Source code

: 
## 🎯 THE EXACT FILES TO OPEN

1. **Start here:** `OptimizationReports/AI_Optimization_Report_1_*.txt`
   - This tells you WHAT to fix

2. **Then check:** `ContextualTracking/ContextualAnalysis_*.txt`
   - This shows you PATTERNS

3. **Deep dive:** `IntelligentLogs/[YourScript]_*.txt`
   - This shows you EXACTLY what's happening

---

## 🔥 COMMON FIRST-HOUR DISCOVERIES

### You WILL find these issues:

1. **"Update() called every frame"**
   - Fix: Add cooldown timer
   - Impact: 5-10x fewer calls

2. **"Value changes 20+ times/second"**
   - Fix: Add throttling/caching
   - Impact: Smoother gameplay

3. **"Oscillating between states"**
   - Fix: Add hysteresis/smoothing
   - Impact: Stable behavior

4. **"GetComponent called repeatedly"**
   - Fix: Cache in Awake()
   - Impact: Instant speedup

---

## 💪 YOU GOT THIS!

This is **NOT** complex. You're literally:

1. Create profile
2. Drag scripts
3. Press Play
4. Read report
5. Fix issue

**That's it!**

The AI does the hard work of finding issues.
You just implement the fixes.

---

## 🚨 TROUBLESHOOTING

# # # #

> [Required work]: Restate word for word each line of the data from the one with "- Fix: Add throttling/caching" to the last, keeping both ends.

> [Solution for this exercise]:
   - Fix: Add throttling/caching
   - Impact: Smoother gameplay

3. **"Oscillating between states"**
   - Fix: Add hysteresis/smoothing
   - Impact: Stable behavior

4. **"GetComponent called repeatedly"**
   - Fix: Cache in Awake()
   - Impact: Instant speedup

---

## 💪 YOU GOT THIS!

This is **NOT** complex. You're literally:

1. Create profile
2. Drag scripts
3. Press Play
4. Read report
5. Fix issue

**That's it!**

The AI does the hard work of finding issues.
You just implement the fixes.

---

## 🚨 TROUBLESHOOTING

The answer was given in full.